De acordo com pt.wedoany.com-A Agência Nacional de Energia Elétrica (Aneel) aprovou recentemente o início da operação de teste e comercial de projetos eólicos e solares com capacidade total de 245 megawatts (MW), sendo a maior parte da capacidade proveniente de projetos da Casa dos Ventos; simultaneamente, a agência suspendeu a operação comercial da termelétrica Termocabo, em Pernambuco, para sua conversão para geração a gás natural.

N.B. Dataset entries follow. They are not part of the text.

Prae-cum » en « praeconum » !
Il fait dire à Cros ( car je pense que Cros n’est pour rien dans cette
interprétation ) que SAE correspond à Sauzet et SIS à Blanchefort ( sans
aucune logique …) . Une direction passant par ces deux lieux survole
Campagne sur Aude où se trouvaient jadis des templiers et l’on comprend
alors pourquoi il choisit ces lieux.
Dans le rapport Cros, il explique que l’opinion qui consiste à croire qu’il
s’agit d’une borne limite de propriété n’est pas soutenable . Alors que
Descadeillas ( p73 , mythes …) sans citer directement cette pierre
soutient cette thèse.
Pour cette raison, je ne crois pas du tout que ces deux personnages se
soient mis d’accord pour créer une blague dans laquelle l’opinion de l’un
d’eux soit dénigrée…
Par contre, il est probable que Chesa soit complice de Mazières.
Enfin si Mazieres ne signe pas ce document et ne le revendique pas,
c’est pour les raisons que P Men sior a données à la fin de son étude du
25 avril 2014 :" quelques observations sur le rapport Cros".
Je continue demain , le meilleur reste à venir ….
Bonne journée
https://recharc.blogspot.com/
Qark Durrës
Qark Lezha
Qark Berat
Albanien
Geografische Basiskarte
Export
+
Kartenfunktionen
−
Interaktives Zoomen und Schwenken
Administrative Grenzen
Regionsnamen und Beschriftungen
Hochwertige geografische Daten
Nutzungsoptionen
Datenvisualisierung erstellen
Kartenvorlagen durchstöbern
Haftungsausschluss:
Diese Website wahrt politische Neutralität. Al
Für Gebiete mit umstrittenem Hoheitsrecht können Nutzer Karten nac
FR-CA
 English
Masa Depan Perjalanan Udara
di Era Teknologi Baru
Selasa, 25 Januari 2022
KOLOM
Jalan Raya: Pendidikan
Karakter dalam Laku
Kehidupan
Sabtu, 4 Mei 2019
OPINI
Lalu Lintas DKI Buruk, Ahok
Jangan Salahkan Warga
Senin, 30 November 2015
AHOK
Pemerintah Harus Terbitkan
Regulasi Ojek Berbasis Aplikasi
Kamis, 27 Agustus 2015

A Casa dos Ventos obteve autorização para realizar a operação de teste das unidades geradoras UG08 e UG09 (totalizando 9 MW) do Parque Eólico Ventos de São Rafael 11, localizado nos estados do Rio Grande do Norte e da Paraíba. Anteriormente, a Aneel já havia aprovado a operação de teste das unidades UG12 a UG14 (totalizando 13,5 MW) deste parque eólico. Nesta semana, a empresa também solicitou ao Instituto Brasileiro do Meio Ambiente e dos Recursos Naturais Renováveis (Ibama) a licença de operação do projeto. O parque eólico pertence ao Complexo Serra do Tigre, composto por 12 parques eólicos com capacidade total de 756 MW, cuja construção começou no quarto trimestre de 2023 e cuja operação comercial plena está prevista para este ano.
A empresa também recebeu aprovação para testar as unidades UG1 a UG72 (totalizando 234,6 MW) das usinas fotovoltaicas Fótons de São George 01, 03 e 05, no município de Campo Grande, Mato Grosso do Sul. Estas usinas fazem parte do Complexo Rio Brilhante, com capacidade total de aproximadamente 491 MW e conclusão prevista para setembro de 2026.
Em relação à operação comercial, a Aneel aprovou a entrada em operação comercial das unidades UG1 a UG13 (totalizando 1,43 MW) da Usina Fotovoltaica Ferreira Costa Barris, no município de Salvador, Bahia, de propriedade da Trifase Energia. Paralelamente, a Aneel suspendeu a operação comercial de todas as unidades geradoras da Termelétrica Termocabo, no município de Cabo de Santo Agostinho, Pernambuco. A usina, com capacidade de 48 MW, foi um projeto vencedor do leilão de produto a gás natural para 2028 e está atualmente em fase de análise documental. Para cumprir as obrigações contratuais decorrentes do leilão, a empresa precisa converter a usina, que atualmente opera com óleo combustível B1 (OCB1), para operação a gás natural, o que envolve a aquisição e importação de equipamentos críticos, cujo prazo de fabricação e entrega conflita com a manutenção da operação regular, exigindo, portanto, uma suspensão planejada das atividades. O projeto já foi incluído pelo Ministério de Minas e Energia (MME) na lista de convidados para manifestar interesse em antecipar a data de início do contrato para agosto de 2026.